— PROBLEM REQUIREMENTS —
Return, unchanged, every line of the records from the very first one through the line containing "[instagram-feed]", including that line.

— DATA SECTION —
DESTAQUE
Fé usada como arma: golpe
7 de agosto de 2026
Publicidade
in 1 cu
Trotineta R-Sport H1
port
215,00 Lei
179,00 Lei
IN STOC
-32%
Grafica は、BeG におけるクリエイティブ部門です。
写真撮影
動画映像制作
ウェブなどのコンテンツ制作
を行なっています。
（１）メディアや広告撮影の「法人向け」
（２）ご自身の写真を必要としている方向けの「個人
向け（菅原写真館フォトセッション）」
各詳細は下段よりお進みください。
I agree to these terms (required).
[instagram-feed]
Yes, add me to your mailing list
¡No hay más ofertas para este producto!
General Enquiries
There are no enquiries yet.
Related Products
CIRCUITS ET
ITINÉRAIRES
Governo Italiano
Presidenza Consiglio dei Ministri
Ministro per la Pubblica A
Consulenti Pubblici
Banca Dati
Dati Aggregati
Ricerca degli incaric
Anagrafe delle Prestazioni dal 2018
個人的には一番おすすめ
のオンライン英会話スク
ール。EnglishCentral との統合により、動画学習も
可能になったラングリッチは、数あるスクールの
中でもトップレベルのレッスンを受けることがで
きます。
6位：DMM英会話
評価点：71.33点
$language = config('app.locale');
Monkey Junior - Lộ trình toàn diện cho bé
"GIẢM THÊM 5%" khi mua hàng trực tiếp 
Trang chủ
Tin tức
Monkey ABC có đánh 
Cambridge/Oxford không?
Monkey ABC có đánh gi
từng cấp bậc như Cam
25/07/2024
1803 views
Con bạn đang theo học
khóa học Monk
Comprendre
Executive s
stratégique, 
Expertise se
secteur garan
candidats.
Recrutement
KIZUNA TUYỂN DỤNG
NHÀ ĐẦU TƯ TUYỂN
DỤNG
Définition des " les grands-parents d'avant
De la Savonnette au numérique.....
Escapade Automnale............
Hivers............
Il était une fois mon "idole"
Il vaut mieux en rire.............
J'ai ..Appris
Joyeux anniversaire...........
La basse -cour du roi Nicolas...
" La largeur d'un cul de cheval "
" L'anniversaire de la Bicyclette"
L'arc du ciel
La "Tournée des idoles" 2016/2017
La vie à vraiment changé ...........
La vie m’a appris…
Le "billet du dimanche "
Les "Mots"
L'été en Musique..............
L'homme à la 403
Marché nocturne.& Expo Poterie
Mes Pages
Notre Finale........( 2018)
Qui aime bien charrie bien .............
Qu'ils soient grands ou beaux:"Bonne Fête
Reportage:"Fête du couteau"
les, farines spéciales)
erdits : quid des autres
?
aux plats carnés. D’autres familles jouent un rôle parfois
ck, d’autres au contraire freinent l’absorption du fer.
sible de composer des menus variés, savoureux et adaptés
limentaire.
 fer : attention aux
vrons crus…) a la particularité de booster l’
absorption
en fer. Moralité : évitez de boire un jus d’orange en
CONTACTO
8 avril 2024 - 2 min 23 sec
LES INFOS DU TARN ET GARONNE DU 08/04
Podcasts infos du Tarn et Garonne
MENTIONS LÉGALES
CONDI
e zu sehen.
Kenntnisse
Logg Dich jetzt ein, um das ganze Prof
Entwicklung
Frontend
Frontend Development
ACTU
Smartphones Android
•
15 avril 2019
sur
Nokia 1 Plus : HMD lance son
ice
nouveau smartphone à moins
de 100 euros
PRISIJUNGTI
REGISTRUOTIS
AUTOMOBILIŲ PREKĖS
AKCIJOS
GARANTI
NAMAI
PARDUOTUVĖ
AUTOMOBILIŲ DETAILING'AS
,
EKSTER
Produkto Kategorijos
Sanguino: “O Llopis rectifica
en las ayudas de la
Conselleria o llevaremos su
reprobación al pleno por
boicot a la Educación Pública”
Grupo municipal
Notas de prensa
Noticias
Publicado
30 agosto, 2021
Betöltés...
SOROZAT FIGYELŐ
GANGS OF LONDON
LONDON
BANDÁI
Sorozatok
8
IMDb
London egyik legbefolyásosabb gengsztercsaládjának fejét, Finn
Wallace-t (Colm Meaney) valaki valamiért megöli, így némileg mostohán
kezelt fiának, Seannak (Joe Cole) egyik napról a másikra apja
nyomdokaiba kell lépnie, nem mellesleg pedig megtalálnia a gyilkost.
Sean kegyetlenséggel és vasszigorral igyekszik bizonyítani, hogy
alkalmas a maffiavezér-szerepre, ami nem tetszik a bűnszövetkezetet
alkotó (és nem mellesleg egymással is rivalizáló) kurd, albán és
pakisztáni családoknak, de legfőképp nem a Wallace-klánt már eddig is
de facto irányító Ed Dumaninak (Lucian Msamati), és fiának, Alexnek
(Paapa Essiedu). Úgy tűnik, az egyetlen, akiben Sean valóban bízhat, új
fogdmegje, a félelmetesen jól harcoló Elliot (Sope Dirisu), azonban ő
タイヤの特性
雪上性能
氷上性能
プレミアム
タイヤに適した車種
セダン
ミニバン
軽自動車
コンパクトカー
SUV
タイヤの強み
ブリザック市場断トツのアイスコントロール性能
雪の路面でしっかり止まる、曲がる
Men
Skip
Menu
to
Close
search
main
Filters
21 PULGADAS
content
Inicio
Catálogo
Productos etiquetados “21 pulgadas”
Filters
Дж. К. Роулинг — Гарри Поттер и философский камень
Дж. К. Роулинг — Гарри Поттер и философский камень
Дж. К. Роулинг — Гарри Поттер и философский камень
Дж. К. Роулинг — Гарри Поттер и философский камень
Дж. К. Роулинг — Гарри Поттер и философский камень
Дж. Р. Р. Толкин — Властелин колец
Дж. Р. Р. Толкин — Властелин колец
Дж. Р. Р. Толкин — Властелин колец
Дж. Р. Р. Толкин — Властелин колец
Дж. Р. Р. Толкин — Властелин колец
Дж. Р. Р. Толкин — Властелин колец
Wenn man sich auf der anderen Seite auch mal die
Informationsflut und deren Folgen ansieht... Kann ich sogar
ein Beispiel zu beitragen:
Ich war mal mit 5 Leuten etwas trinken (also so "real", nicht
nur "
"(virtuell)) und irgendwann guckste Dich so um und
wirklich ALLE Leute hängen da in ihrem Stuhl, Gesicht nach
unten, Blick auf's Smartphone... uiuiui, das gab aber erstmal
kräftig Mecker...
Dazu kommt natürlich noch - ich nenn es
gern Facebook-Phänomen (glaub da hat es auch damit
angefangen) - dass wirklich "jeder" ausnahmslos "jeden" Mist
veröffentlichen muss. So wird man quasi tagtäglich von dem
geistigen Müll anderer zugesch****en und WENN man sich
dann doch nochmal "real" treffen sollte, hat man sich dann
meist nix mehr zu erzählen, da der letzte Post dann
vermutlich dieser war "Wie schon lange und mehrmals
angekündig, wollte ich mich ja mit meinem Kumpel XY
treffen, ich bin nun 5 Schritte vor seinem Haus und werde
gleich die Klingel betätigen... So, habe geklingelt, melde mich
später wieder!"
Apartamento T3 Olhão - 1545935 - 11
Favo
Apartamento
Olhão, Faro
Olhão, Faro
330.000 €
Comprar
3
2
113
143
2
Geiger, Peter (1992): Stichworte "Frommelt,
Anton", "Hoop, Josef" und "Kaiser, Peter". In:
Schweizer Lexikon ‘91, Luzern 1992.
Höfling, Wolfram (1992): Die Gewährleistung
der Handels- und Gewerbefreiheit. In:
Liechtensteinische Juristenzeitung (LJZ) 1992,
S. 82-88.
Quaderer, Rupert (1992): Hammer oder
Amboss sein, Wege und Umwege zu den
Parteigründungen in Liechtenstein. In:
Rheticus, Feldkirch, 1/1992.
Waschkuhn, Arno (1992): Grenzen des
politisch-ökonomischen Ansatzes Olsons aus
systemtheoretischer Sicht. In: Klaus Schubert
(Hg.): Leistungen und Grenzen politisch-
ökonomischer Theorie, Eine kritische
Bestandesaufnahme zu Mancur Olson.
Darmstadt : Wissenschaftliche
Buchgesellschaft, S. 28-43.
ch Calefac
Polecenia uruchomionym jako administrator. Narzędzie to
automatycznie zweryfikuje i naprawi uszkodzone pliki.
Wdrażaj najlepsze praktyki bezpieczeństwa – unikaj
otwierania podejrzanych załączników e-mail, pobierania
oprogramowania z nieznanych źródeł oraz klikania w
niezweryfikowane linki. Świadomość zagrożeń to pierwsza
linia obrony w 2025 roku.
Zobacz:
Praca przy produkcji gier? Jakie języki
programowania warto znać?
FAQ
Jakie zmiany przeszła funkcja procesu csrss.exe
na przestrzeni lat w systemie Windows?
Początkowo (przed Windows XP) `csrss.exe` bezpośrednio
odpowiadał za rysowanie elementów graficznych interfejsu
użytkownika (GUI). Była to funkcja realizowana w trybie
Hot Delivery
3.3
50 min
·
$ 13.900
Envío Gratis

— EXERCISE OUTPUT —
DESTAQUE
Fé usada como arma: golpe
7 de agosto de 2026
Publicidade
in 1 cu
Trotineta R-Sport H1
port
215,00 Lei
179,00 Lei
IN STOC
-32%
Grafica は、BeG におけるクリエイティブ部門です。
写真撮影
動画映像制作
ウェブなどのコンテンツ制作
を行なっています。
（１）メディアや広告撮影の「法人向け」
（２）ご自身の写真を必要としている方向けの「個人
向け（菅原写真館フォトセッション）」
各詳細は下段よりお進みください。
I agree to these terms (required).
[instagram-feed]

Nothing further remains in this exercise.